Miles is someone with a secret. One that others don’t know how to deal with.
The way Smith writes, her playfulness with words, sparkles on the page, even when she is describing tough things. I’m not going to quote anything because it’s the kind of writing that needs to be read of a piece. The effect of Smith’s writing, the way she captures how distracted Anna is, how ebullient Brooke is and also how fragile, how irritatingly whiny the middle class couple are, how sanguine and yet frustrated Mark is by his mother’s bizarre method of haunting, builds as the story progresses, accumulating a force that held me captive as a reader.
Smith caricatures the other guests at the middle class couple’s dinner party, from the air head who finds drone technology unbelievable and has a limited grasp on what vegetarians don’t eat, to the patronising woman who proclaims everything adorable but doesn’t mean it, and the pedantic drone developer whose method of delivering information matches the name of his product. They are broadly drawn but precisely recognisable. Brooke’s academic parents are slightly less caricatured, but still presented as a type. These broadly sketched people provide space in the narrative for the question of who Miles is, exactly, to be explored.
As with How to be Both, the other book I’ve read by Smith, there are interesting thoughts on the nature of the internet, its dehumanising qualities, its lack of filters or context, the things that stem from its unfettered openness. The conversations at the dinner party are simultaneously flippant and serious, demonstrating the shallowness of people’s understanding at times, and the human need to appear either erudite or affectedly Luddite, depending on our mood and whether we like the people we’re with in forced social situations that have been set up to be interesting. I’ve been to dinner parties like the one in the book. I’ve taken on a number of the roles taken by different people in the story. I recognised Mark’s horror at speaking with sincerity and missing the point of the conversation, which is to allow the regular participants to air the same thoughts and confirm to themselves that they have an opinion. Sometimes, when people are sharing their prejudices in that we’re-all-friends-here way, it’s easier not to say anything than waste words trying to have an actual conversation. It’s not just fancy-assed middle class dinner parties. It can be lunch break conversations at work, or thoughts shared over a family Christmas dinner or at a wake. People’s self-satisfaction at their own distorted thought processes can be exhausting.
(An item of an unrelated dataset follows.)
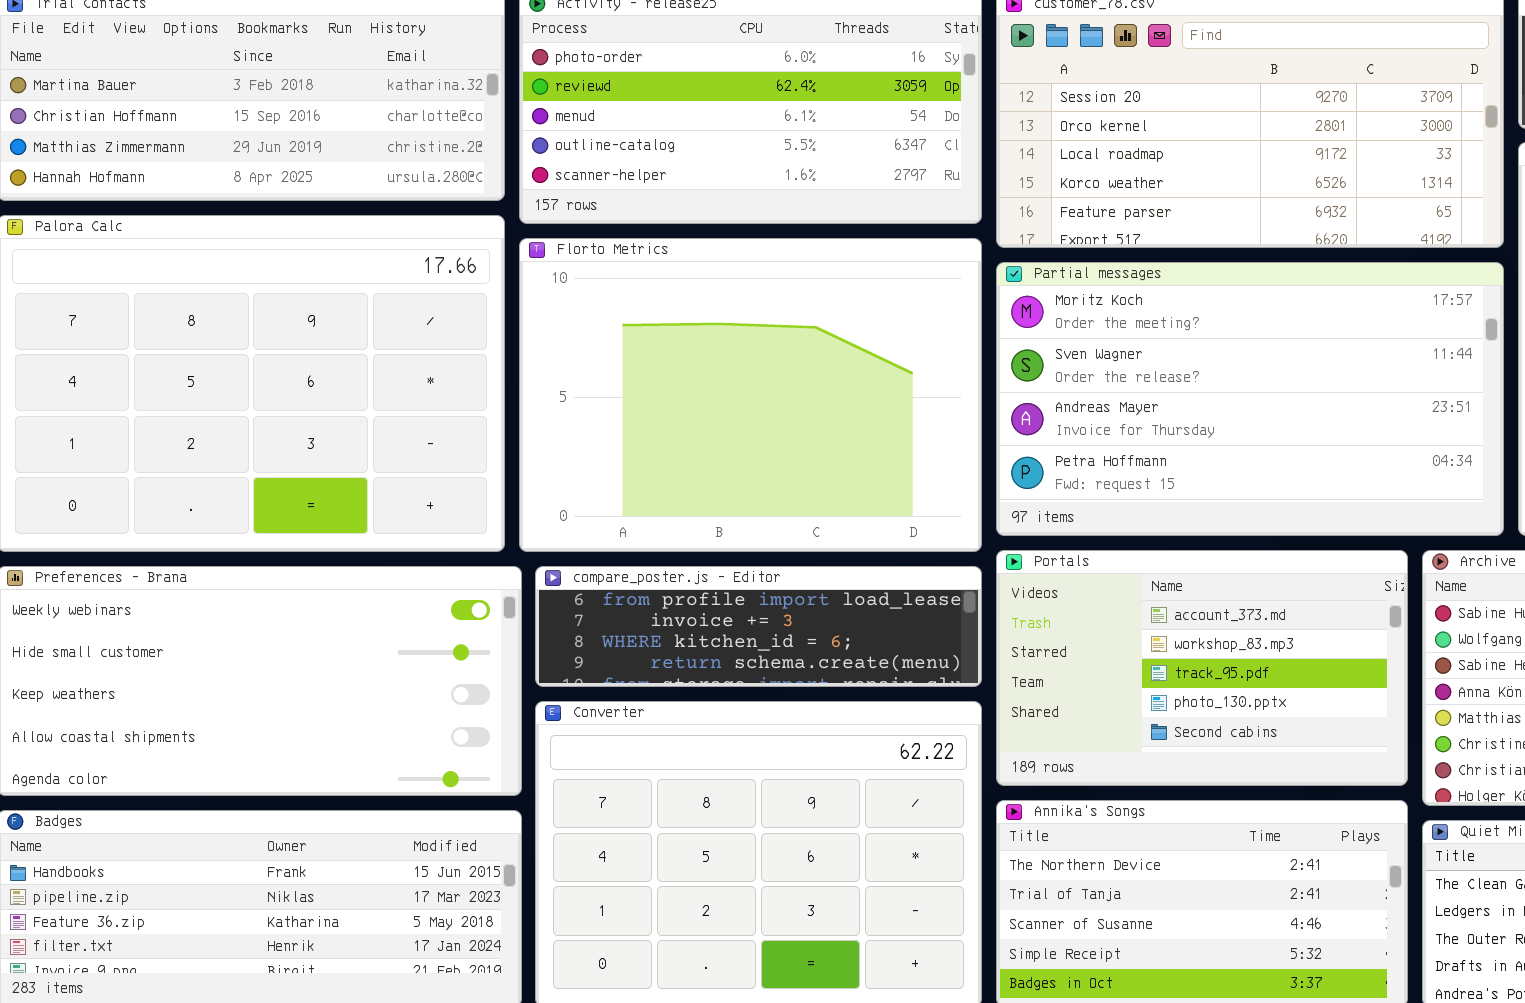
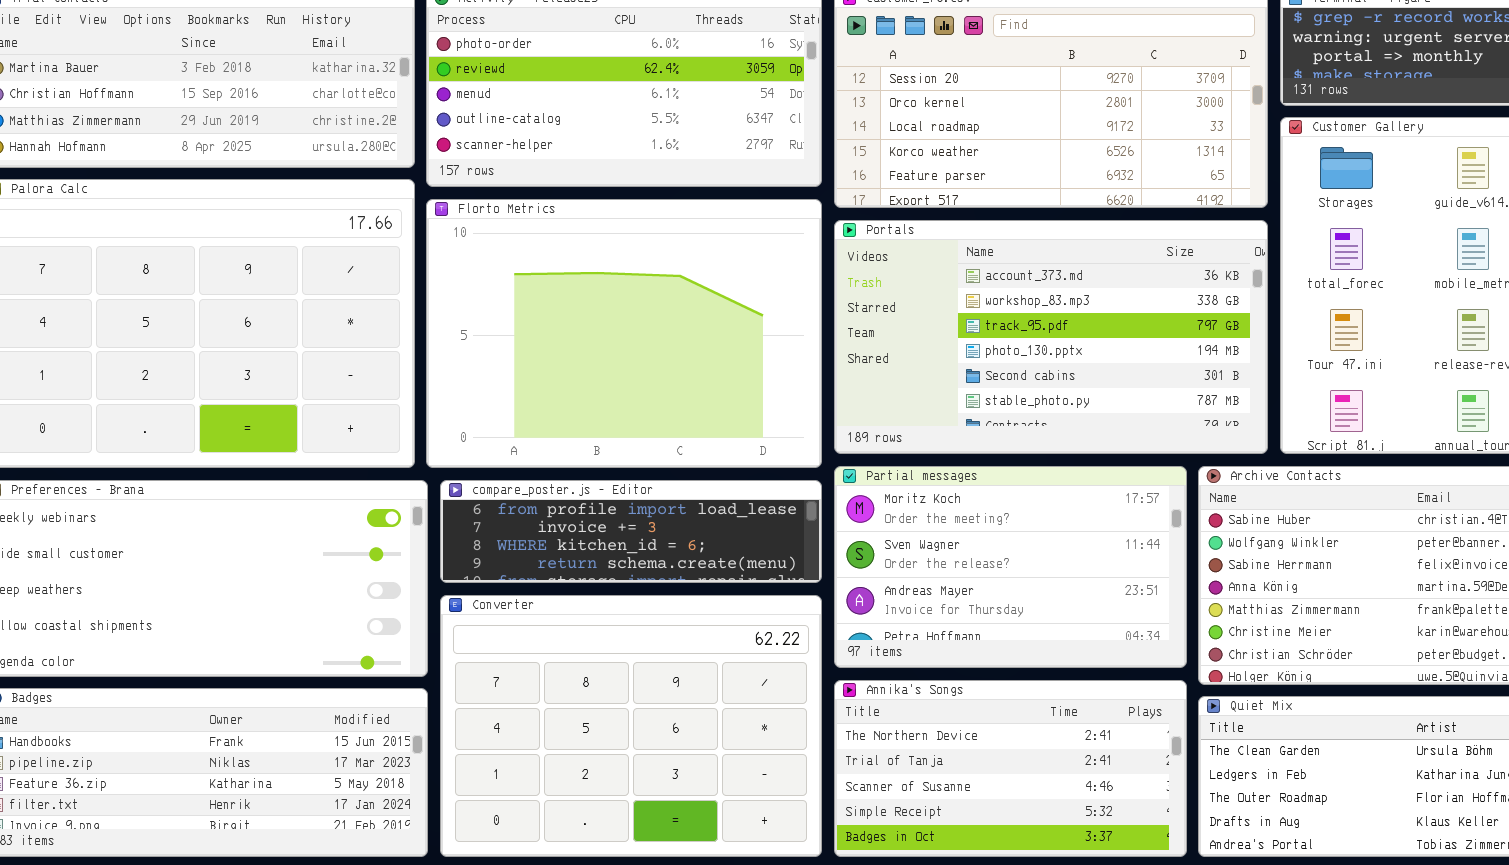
Partial messages: [996,262,1504,536] -> [834,466,1187,668], moved, resized
Portals: [996,550,1408,786] -> [834,220,1268,454], moved, resized

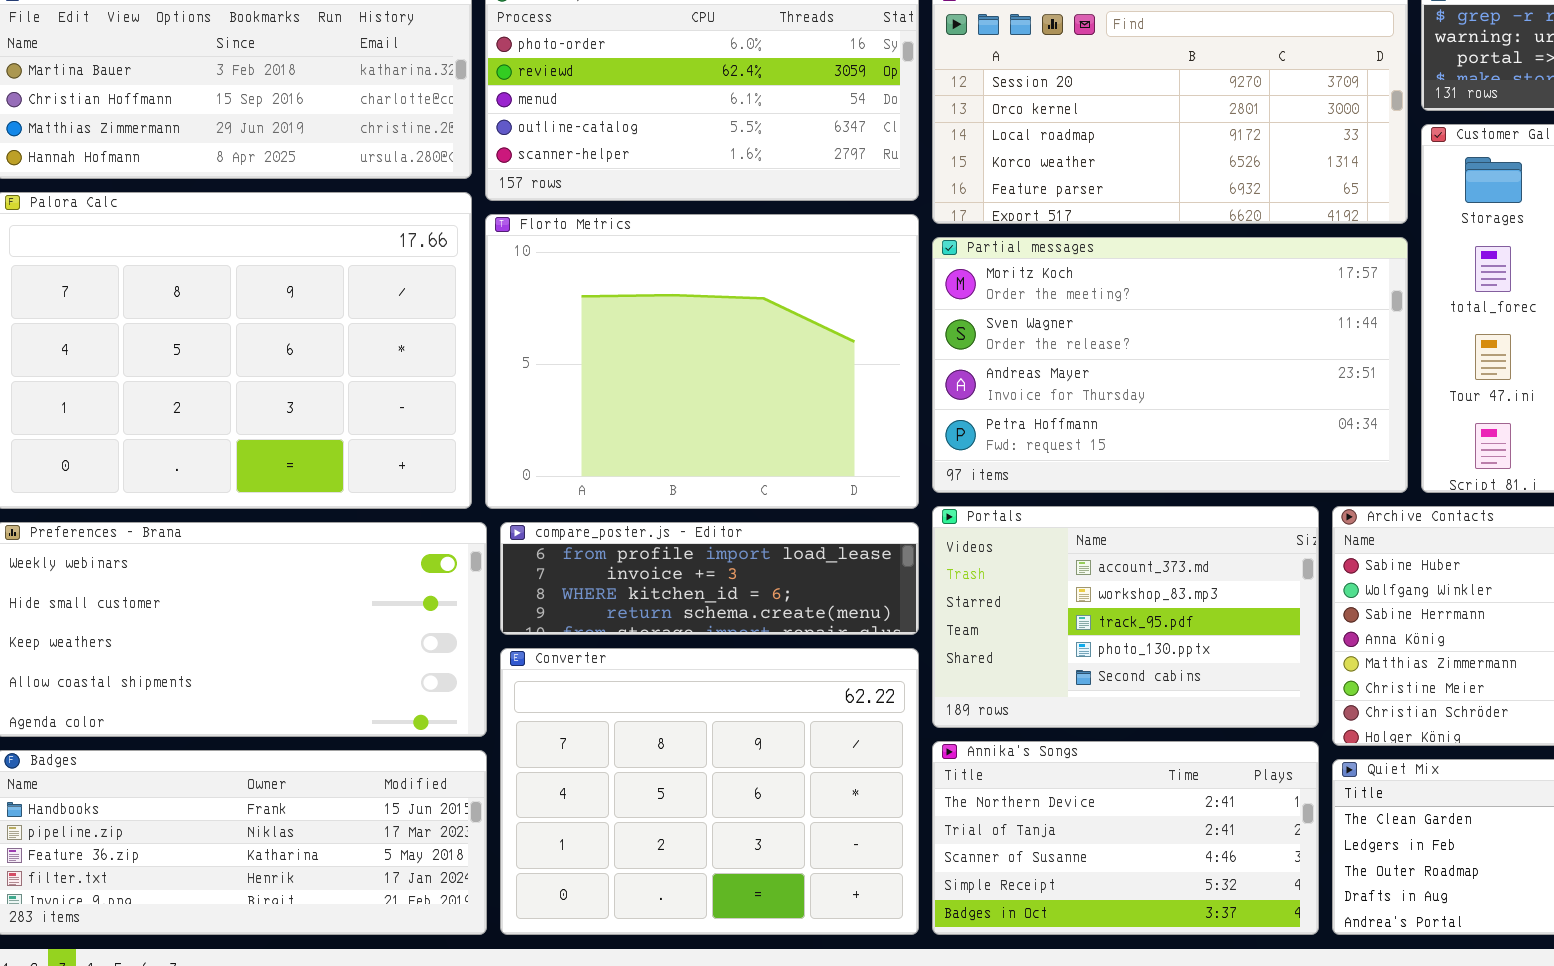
Portals: [834,220,1268,454] -> [932,506,1319,728], moved, resized
Partial messages: [834,466,1187,668] -> [932,237,1408,493], moved, resized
This is the kind of thing that I like about Smith’s writing – that it makes me think about my own experience, my own shortcomings, and I come to know myself a little better as a result. In this period of my life where I am starting to feel like myself again, now that I’m no longer a stressed out carer for someone terminally ill, but also trying to work out who I am now that a significant role (that of daughter) has gone and I’m finding I want to reject other roles imposed on me (that of baby sister who doesn’t know as much as the other two), Smith’s ability to make me think critically about myself feels important. Encountering How to be Both when I did happened at just the right time.
There’s a question posed in the book about what art is for. Understanding ourselves better is one of the things it’s for. Both individually and collectively. The art that is scattered across this book, ruminated on by its characters, from painting to music to theatre to writing, all adds something to a better understanding of humanity. Smith writes cleverly, without feeling the need to draw the reader’s attention to how clever she is. She doesn’t use her writing as an opportunity to posture or self-aggrandise. This is another thing that I like about Smith’s writing.
Her exploration, through the story of May Young, of what it means to be old and to not have your wishes taken into consideration when your family are making decisions about your future in what they say are your best interests, struck a chord with me. The description of seeing an old hand raise itself from the bedclothes in front of you and realising a second later that this old hand is your hand also struck a chord. The exploration, through Brooke’s story, of what it means to be young and clever, an outsider for numerous reasons, was another chord striker. Because I grew up in a different era to Brooke, before rolling news and unfiltered reports on the internet, I was cushioned from a lot of what goes on in the world. Because I don’t have children, I don’t have to think as deeply about the harm all this access to information about the bad things does to children. I thought Smith raised the subject of depression and anxiety in early childhood in a thoughtful way.
This is a multilayered story, from which can be drawn any number of meanings. It’s funny and compassionate, and I really enjoyed it.